## What to do:
Copy every line below where the string "REGL" is found.

===== Materials provided =====

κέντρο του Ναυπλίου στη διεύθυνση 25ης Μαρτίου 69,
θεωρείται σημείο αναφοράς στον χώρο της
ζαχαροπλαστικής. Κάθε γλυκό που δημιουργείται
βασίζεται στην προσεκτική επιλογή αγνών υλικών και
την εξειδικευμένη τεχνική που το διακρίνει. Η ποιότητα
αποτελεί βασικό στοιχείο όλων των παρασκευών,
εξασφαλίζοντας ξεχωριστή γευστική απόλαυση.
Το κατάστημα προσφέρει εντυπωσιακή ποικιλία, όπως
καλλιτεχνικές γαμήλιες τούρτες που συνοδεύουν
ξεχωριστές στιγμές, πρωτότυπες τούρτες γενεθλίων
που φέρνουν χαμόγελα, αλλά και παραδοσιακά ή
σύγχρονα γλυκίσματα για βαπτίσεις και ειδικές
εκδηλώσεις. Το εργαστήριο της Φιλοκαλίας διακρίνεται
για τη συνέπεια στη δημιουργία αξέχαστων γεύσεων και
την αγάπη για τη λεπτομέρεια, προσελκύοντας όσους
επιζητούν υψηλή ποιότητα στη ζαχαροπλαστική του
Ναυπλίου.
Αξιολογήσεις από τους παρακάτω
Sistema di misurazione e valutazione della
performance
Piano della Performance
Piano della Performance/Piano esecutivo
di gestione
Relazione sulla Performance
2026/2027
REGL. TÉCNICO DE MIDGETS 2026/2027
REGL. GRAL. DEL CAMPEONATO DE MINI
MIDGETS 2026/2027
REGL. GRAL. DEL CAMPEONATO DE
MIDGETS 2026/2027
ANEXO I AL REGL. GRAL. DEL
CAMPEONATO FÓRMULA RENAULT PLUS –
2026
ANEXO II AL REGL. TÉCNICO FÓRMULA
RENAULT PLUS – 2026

=====

## Task response:
REGL. TÉCNICO DE MIDGETS 2026/2027
REGL. GRAL. DEL CAMPEONATO DE MINI
REGL. GRAL. DEL CAMPEONATO DE
ANEXO I AL REGL. GRAL. DEL
ANEXO II AL REGL. TÉCNICO FÓRMULA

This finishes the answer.